WHAT TO PRODUCE ::
Would you please return every line from the listing that contains the word "ankle"?

INPUT DATA ::
# # # # # # #

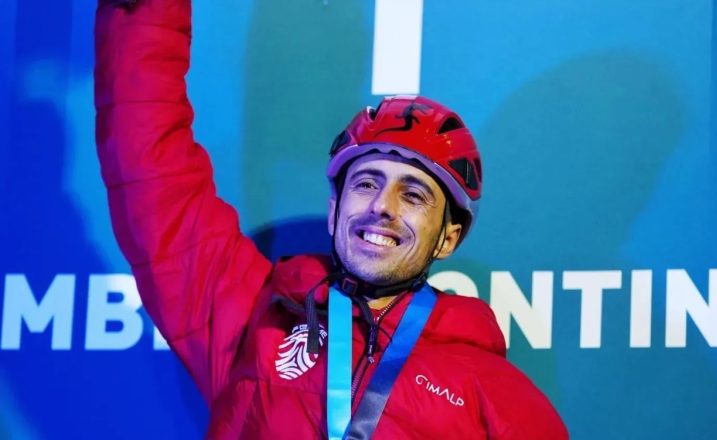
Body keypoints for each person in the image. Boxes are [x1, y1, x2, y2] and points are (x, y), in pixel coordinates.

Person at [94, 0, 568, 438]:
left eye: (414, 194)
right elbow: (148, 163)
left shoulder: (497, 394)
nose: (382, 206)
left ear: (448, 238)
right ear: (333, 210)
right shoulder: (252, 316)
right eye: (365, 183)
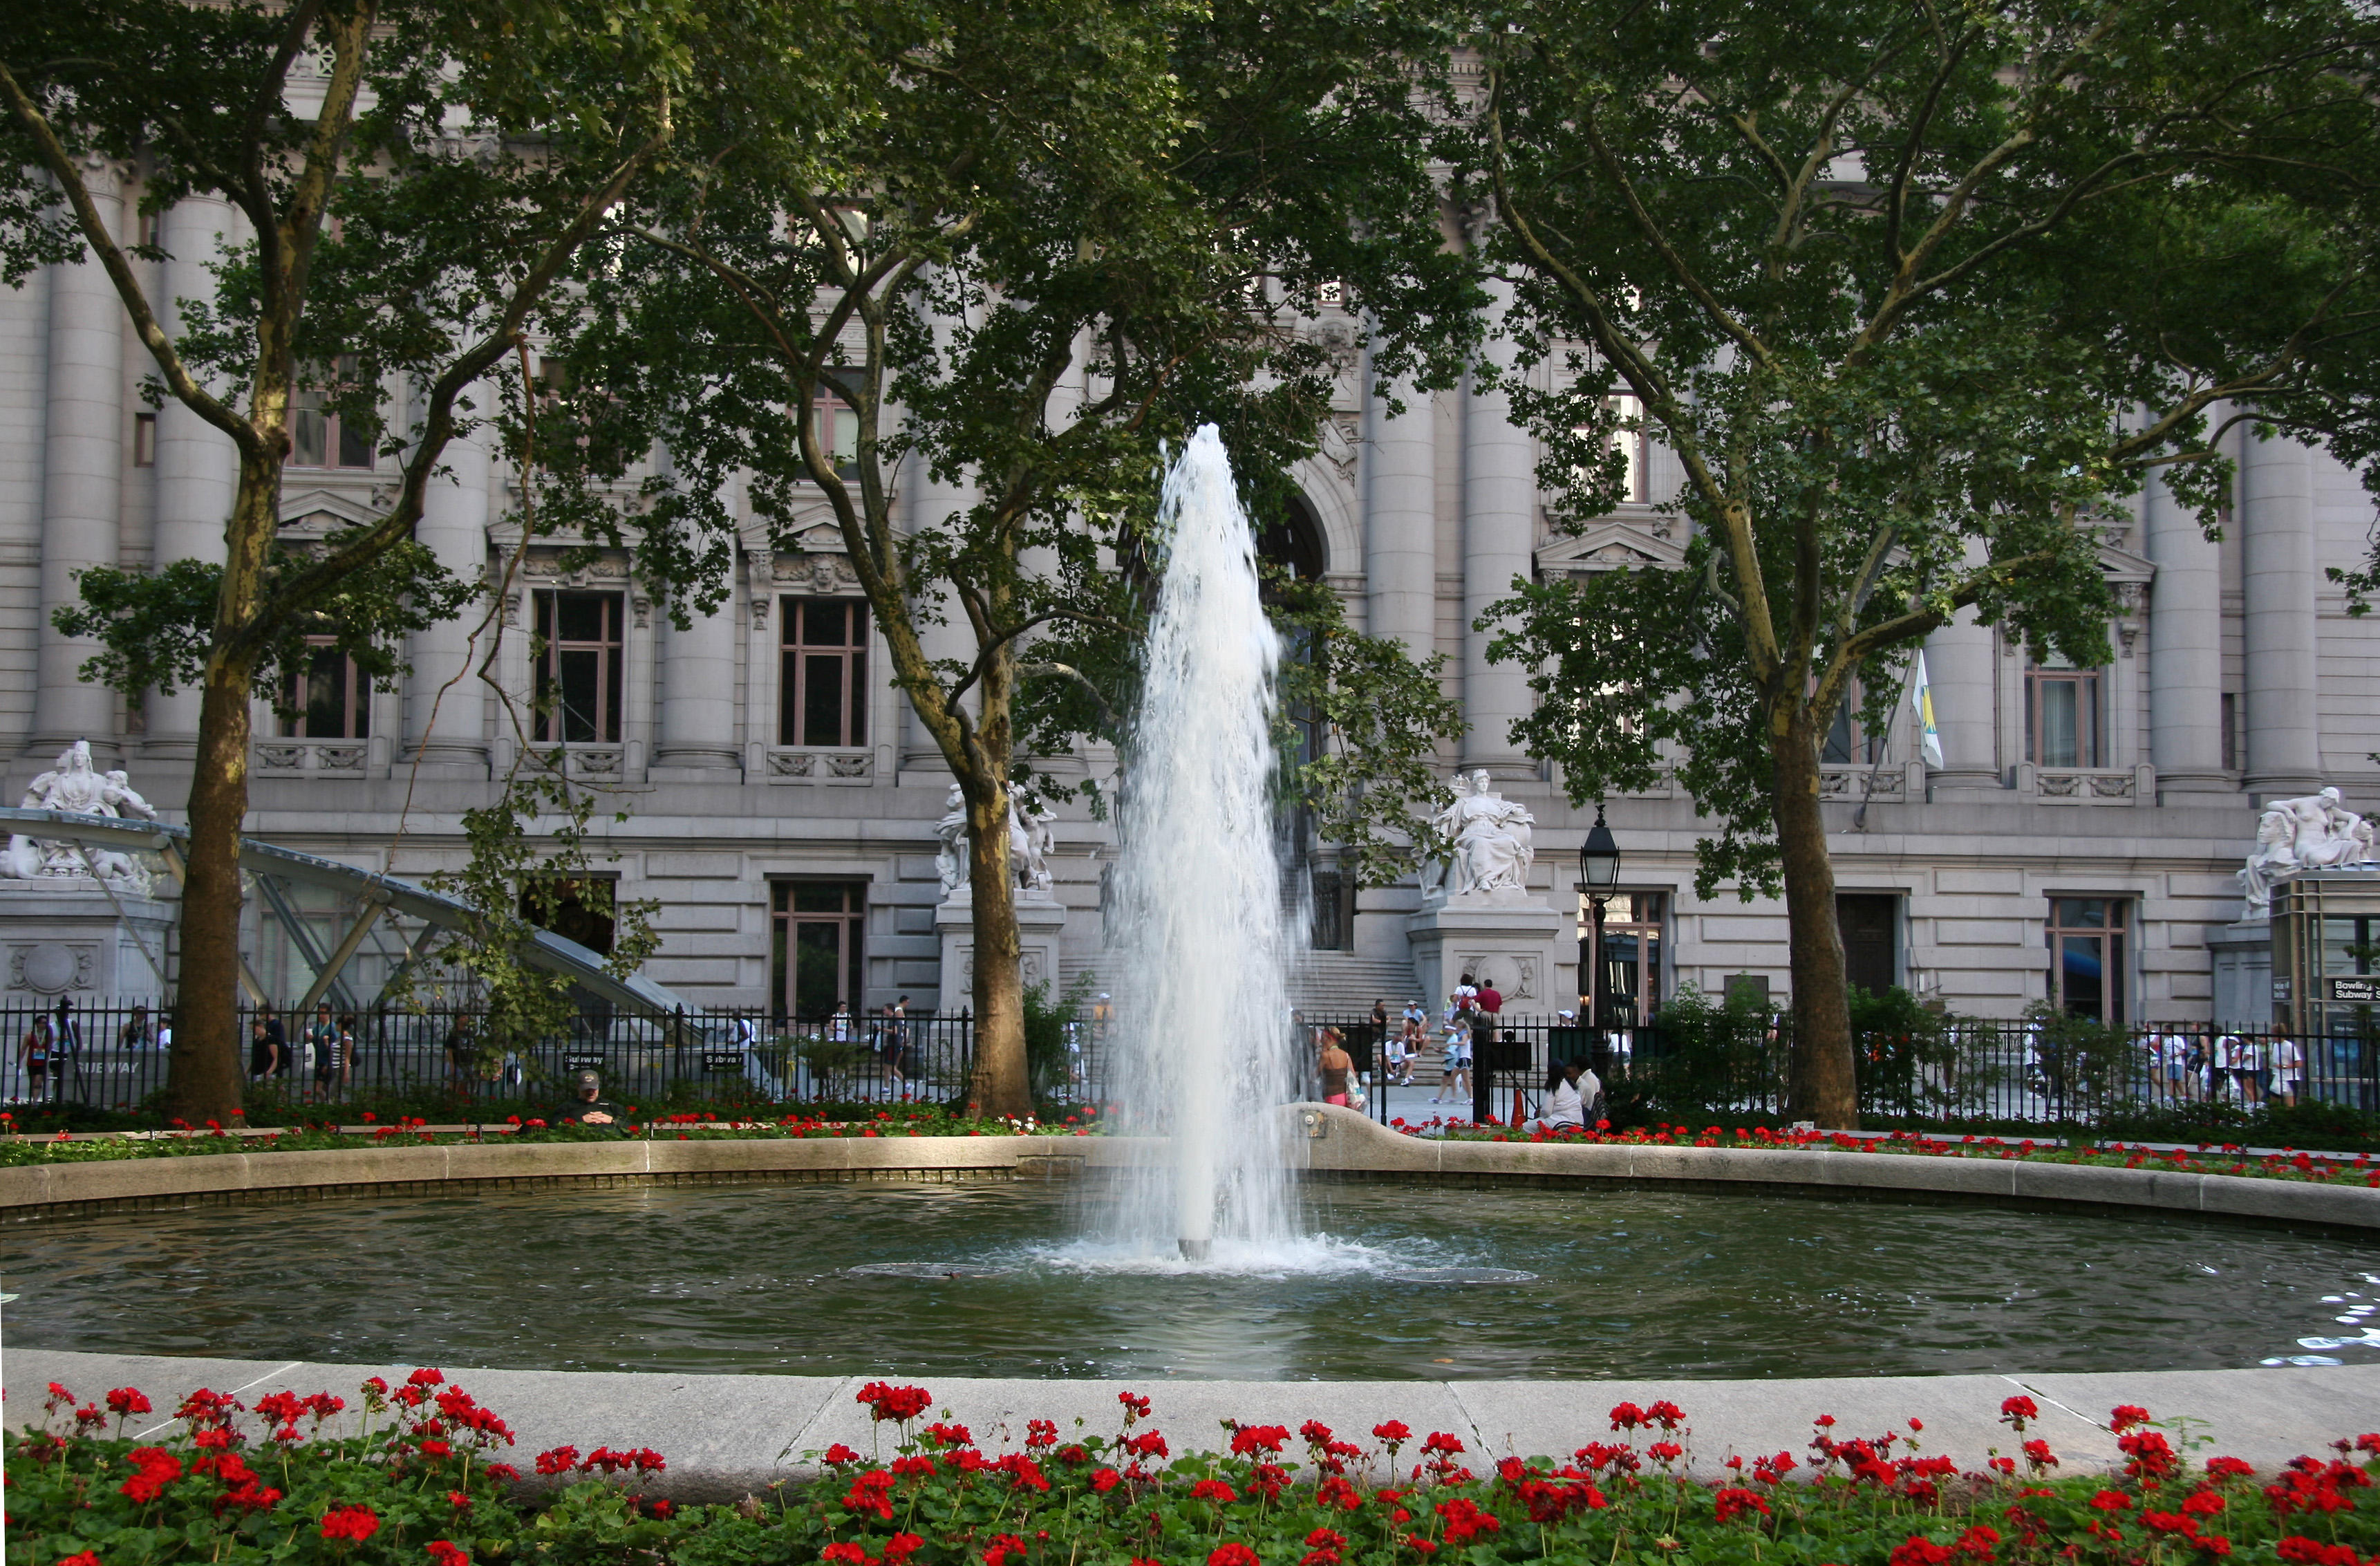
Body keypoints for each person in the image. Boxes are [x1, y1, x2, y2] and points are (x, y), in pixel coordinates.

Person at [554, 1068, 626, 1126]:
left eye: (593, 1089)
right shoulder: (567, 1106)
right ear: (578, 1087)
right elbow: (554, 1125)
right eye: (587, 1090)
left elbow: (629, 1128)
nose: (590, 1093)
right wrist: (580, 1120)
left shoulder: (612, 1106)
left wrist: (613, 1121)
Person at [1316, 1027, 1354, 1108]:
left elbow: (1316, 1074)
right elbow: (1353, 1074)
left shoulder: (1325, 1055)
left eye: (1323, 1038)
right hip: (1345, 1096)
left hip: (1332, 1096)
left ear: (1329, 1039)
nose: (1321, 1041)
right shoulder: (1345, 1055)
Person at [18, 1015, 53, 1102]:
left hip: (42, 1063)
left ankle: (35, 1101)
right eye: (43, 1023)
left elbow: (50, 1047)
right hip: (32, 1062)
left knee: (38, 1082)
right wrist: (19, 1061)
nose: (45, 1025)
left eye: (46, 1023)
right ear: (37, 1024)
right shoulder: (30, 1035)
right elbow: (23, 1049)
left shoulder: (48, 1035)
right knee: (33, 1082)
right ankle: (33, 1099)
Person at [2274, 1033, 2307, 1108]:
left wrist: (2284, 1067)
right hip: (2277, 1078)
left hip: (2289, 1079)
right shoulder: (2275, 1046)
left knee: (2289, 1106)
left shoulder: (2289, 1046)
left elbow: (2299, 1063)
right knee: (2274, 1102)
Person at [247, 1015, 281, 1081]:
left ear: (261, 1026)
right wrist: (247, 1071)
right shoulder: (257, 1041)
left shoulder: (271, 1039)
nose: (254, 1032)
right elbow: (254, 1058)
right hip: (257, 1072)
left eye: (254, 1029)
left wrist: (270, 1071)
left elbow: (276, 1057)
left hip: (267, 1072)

# # # # # # #

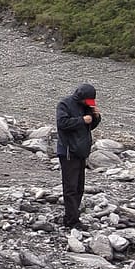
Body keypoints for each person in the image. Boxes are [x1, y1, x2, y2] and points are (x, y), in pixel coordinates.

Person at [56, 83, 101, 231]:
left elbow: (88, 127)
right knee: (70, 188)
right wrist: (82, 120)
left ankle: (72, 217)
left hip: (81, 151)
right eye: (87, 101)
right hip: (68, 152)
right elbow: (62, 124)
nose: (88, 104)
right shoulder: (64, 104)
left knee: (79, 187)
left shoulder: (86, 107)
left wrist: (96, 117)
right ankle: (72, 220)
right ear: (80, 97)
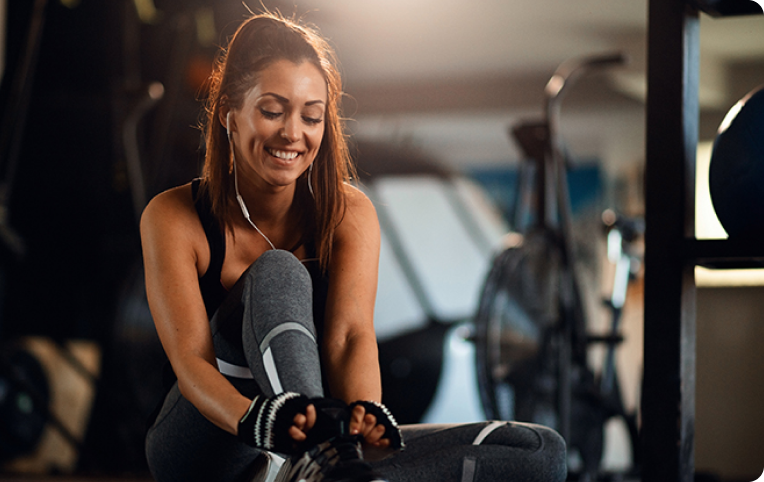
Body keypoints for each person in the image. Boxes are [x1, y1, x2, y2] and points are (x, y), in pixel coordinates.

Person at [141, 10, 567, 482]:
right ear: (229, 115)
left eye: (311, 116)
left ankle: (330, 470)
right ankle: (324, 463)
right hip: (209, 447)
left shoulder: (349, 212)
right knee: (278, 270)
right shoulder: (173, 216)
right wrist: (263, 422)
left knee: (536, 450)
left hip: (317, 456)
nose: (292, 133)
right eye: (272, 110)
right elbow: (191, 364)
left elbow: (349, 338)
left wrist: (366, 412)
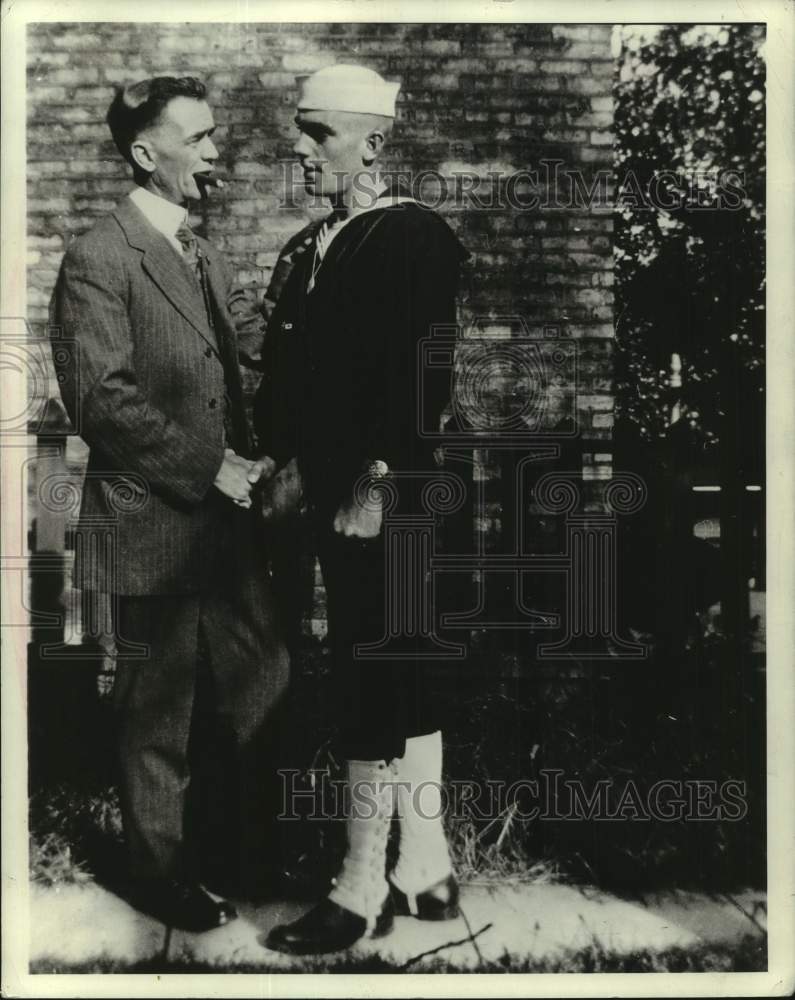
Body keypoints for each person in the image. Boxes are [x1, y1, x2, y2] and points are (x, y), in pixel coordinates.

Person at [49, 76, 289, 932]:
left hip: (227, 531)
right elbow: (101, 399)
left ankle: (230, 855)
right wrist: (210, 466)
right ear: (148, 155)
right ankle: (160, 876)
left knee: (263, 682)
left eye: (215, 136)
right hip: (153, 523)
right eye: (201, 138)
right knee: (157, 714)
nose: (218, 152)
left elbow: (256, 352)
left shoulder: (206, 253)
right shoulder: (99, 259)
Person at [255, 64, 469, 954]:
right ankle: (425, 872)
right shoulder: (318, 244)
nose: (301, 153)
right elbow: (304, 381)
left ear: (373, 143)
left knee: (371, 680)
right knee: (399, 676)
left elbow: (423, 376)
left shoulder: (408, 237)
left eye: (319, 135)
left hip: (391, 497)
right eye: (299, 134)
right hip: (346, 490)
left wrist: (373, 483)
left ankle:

# # # # # # #

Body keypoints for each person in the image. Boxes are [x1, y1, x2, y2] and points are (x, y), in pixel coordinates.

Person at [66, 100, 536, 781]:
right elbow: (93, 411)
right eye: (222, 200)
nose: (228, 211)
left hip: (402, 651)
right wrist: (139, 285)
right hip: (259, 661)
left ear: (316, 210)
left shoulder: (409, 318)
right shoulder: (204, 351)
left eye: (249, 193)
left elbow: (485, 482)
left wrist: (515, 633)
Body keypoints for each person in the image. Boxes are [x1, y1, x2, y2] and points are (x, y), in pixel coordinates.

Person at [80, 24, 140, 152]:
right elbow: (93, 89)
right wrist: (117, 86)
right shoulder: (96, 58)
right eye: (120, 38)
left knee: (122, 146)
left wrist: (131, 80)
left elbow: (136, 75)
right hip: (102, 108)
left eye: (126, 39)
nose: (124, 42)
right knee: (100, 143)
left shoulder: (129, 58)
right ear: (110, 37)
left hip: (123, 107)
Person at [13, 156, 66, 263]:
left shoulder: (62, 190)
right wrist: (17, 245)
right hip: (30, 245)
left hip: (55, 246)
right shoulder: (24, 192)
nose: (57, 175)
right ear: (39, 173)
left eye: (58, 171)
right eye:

# # # # # # #

RESPONSE TO THIS TASK ::
left ankle: (35, 1101)
right ankle: (33, 1099)
left ankle: (72, 217)
right ankle: (72, 220)
left ankle: (330, 470)
right ankle: (324, 463)
left ankle: (230, 855)
right ankle: (160, 876)
right ankle: (425, 872)
left ankle:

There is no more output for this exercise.